_GESELECTEERDE PASSAGE_:

12 juli 2011 heeft inspecteur Snijders deze afspraak schriftelijk bevestigd aan appellant. Er is geen enkele reden om te betwijfelen dat de door appellant opgegeven studie-uren voor andere doeleinden waren bestemd dan voor zijn onderneming. Ook uit de informatie van de werkcoach van appellant blijkt niet dat appellant studie-uren heeft besteed ter bevordering van zijn positie op de arbeidsmarkt. Het Uwv heeft dan ook terecht alle door appellant opgegeven studie-uren aangemerkt als gewerkte uren als zelfstandige.

4.5.

Op grond van artikel 36, eerste lid, van de WW was het Uwv gehouden de over de periode van 7 januari 2011 tot en met 31 augustus 2011 onverschuldigd aan appellant betaalde WW-uitkering van hem terug te vorderen. In hetgeen appellant heeft aangevoerd zijn geen dringende redenen gelegen om geheel of gedeeltelijk van terugvordering af te zien.

Boete

4.6.

In verband met de opgelegde boete is het volgende van belang. Bij brief van 23 juni 2011 is appellant uitgenodigd voor het gesprek op 7 juli 2011. Bovenaan deze brief is als onderwerp vermeld ‘controle i.v.m. gewerkte uren als zelfstandige in de VOF[naam VOF] in het jaar 2008’. In de brief zelf is vermeld dat het gesprek plaatsvindt naar aanleiding van een bestandsvergelijking in samenwerking met de Belastingdienst waaruit is gebleken dat appellant over het jaar 2008 zelfstandigenaftrek heeft geclaimd. Ofschoon de tweede pagina van deze brief ontbreekt bij de gedingstukken en het Uwv desgevraagd ook niet een afschrift van deze pagina heeft kunnen overleggen, blijkt uit de eerste pagina van deze brief dat deze afkomstig is van inspecteur Snijders.

_MATERIAAL VOOR ANALYSE_:
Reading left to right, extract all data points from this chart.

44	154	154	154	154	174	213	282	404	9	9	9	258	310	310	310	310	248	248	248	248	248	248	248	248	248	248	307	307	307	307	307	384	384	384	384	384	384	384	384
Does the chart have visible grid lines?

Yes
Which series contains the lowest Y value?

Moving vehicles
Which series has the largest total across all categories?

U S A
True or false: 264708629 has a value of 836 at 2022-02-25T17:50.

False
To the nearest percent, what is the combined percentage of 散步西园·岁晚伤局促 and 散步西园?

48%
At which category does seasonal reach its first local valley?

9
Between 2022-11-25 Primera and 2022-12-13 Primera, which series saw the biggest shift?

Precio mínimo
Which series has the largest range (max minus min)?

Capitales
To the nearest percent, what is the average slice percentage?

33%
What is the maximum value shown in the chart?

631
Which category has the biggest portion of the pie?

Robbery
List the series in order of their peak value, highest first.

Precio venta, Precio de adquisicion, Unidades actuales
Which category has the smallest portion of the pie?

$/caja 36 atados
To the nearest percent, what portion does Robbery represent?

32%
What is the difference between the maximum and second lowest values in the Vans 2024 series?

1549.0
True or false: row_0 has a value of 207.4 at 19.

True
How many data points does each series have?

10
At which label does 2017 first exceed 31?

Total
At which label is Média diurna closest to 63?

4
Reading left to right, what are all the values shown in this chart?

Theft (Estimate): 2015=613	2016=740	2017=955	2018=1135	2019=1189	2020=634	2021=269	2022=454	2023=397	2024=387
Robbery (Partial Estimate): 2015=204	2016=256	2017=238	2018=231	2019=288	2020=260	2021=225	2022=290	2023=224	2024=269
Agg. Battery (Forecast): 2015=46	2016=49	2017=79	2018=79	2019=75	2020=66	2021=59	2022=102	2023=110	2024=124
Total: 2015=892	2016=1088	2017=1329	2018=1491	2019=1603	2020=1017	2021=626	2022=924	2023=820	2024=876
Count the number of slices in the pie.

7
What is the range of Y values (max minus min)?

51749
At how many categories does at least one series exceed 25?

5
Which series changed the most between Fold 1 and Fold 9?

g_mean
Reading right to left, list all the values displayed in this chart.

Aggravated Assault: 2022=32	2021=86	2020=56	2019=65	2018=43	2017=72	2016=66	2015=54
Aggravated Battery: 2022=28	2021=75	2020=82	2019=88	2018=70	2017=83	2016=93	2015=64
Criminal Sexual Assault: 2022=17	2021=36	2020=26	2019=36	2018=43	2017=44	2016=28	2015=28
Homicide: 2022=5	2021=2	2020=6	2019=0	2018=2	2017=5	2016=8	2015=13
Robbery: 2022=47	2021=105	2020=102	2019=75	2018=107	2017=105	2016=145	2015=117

_OPDRACHT_:
Zet de alinea die begint met ‘In verband met de opgelegde boete’ uit de geselecteerde passage hierboven om in een lijst van hoogstens vijf punten, met behoud van de kernfeiten.

_ANTWOORDRUIMTE_:
- Appellant werd bij brief van 23 juni 2011 uitgenodigd voor een gesprek op 7 juli 2011.
- Het onderwerp bovenaan de brief was een controle in verband met gewerkte uren als zelfstandige in de VOF in het jaar 2008.
- Volgens de brief was de aanleiding een bestandsvergelijking met de Belastingdienst, waaruit bleek dat appellant over 2008 zelfstandigenaftrek had geclaimd.
- De tweede pagina van de brief ontbreekt bij de gedingstukken en het Uwv kon daarvan op verzoek geen afschrift overleggen.
- Uit de eerste pagina blijkt dat de brief afkomstig is van inspecteur Snijders.